_EXERCISE_
Where the word "from" appears in a line of the entries below, count that line and give the total alone.

==== DATASET EXCERPTS

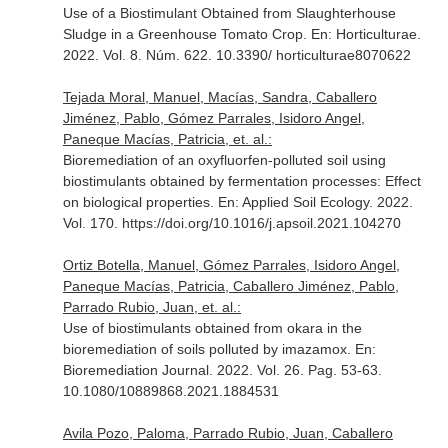
Use of a Biostimulant Obtained from Slaughterhouse
Sludge in a Greenhouse Tomato Crop.
En: Horticulturae
.
2022. Vol. 8. Núm. 622. 10.3390/ horticulturae8070622
Tejada Moral, Manuel, Macías, Sandra, Caballero
Jiménez, Pablo, Gómez Parrales, Isidoro Angel,
Paneque Macías, Patricia, et. al.:
Bioremediation of an oxyfluorfen-polluted soil using
biostimulants obtained by fermentation processes: Effect
on biological properties.
En: Applied Soil Ecology
. 2022.
Vol. 170. https://doi.org/10.1016/j.apsoil.2021.104270
Ortiz Botella, Manuel, Gómez Parrales, Isidoro Angel,
Paneque Macías, Patricia, Caballero Jiménez, Pablo,
Parrado Rubio, Juan, et. al.:
Use of biostimulants obtained from okara in the
bioremediation of soils polluted by imazamox.
En:
Bioremediation Journal
. 2022. Vol. 26. Pag. 53-63.
10.1080/10889868.2021.1884531
Avila Pozo, Paloma, Parrado Rubio, Juan, Caballero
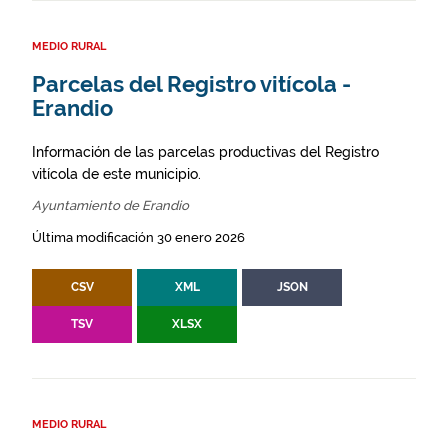
MEDIO RURAL
Parcelas del Registro vitícola -
Erandio
Información de las parcelas productivas del Registro
vitícola de este municipio.
Ayuntamiento de Erandio
Última modificación 30 enero 2026
CSV
XML
JSON
TSV
XLSX
MEDIO RURAL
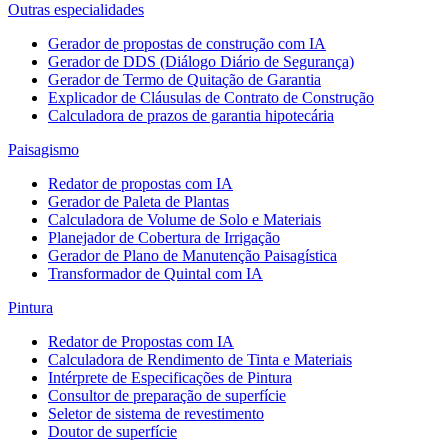
Outras especialidades
Gerador de propostas de construção com IA
Gerador de DDS (Diálogo Diário de Segurança)
Gerador de Termo de Quitação de Garantia
Explicador de Cláusulas de Contrato de Construção
Calculadora de prazos de garantia hipotecária
Paisagismo
Redator de propostas com IA
Gerador de Paleta de Plantas
Calculadora de Volume de Solo e Materiais
Planejador de Cobertura de Irrigação
Gerador de Plano de Manutenção Paisagística
Transformador de Quintal com IA
Pintura
Redator de Propostas com IA
Calculadora de Rendimento de Tinta e Materiais
Intérprete de Especificações de Pintura
Consultor de preparação de superfície
Seletor de sistema de revestimento
Doutor de superfície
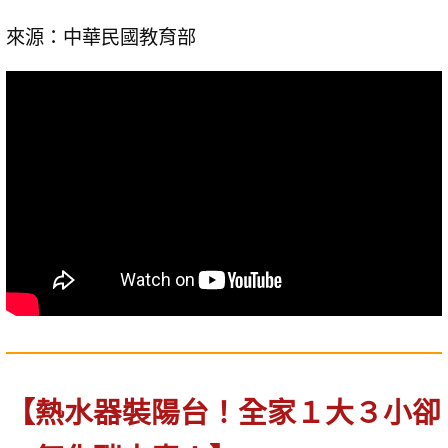
來源：中華民國教育部
【熱水器裝陽台！全家１大３小卻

========

_SOLVED PROBLEM_
2